_WHAT IS REQUIRED_
Exact copies of all the lines below are required.

_DATA LISTING_
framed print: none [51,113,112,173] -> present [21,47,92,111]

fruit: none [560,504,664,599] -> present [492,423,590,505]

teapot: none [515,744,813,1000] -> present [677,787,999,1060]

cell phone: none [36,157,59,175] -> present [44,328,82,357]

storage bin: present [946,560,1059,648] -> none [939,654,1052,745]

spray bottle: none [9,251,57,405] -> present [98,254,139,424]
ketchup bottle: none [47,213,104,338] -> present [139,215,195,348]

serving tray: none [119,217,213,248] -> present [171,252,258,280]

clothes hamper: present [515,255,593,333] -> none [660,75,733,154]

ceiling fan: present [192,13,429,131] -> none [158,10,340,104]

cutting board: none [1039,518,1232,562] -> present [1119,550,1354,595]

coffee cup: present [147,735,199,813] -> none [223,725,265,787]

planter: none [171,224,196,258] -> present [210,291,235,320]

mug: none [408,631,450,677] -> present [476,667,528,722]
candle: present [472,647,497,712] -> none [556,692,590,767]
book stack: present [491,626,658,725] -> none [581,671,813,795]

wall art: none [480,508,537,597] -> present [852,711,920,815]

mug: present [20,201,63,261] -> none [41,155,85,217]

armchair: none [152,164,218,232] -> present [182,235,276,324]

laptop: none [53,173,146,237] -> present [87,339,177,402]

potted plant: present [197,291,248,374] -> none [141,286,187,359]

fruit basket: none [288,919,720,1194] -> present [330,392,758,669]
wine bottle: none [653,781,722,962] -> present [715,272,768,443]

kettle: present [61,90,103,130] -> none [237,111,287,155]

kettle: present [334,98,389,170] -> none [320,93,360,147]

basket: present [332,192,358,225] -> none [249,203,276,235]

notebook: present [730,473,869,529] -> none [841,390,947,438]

_EXPECTED ANSWER_
framed print: none [51,113,112,173] -> present [21,47,92,111]

fruit: none [560,504,664,599] -> present [492,423,590,505]

teapot: none [515,744,813,1000] -> present [677,787,999,1060]

cell phone: none [36,157,59,175] -> present [44,328,82,357]

storage bin: present [946,560,1059,648] -> none [939,654,1052,745]

spray bottle: none [9,251,57,405] -> present [98,254,139,424]
ketchup bottle: none [47,213,104,338] -> present [139,215,195,348]

serving tray: none [119,217,213,248] -> present [171,252,258,280]

clothes hamper: present [515,255,593,333] -> none [660,75,733,154]

ceiling fan: present [192,13,429,131] -> none [158,10,340,104]

cutting board: none [1039,518,1232,562] -> present [1119,550,1354,595]

coffee cup: present [147,735,199,813] -> none [223,725,265,787]

planter: none [171,224,196,258] -> present [210,291,235,320]

mug: none [408,631,450,677] -> present [476,667,528,722]
candle: present [472,647,497,712] -> none [556,692,590,767]
book stack: present [491,626,658,725] -> none [581,671,813,795]

wall art: none [480,508,537,597] -> present [852,711,920,815]

mug: present [20,201,63,261] -> none [41,155,85,217]

armchair: none [152,164,218,232] -> present [182,235,276,324]

laptop: none [53,173,146,237] -> present [87,339,177,402]

potted plant: present [197,291,248,374] -> none [141,286,187,359]

fruit basket: none [288,919,720,1194] -> present [330,392,758,669]
wine bottle: none [653,781,722,962] -> present [715,272,768,443]

kettle: present [61,90,103,130] -> none [237,111,287,155]

kettle: present [334,98,389,170] -> none [320,93,360,147]

basket: present [332,192,358,225] -> none [249,203,276,235]

notebook: present [730,473,869,529] -> none [841,390,947,438]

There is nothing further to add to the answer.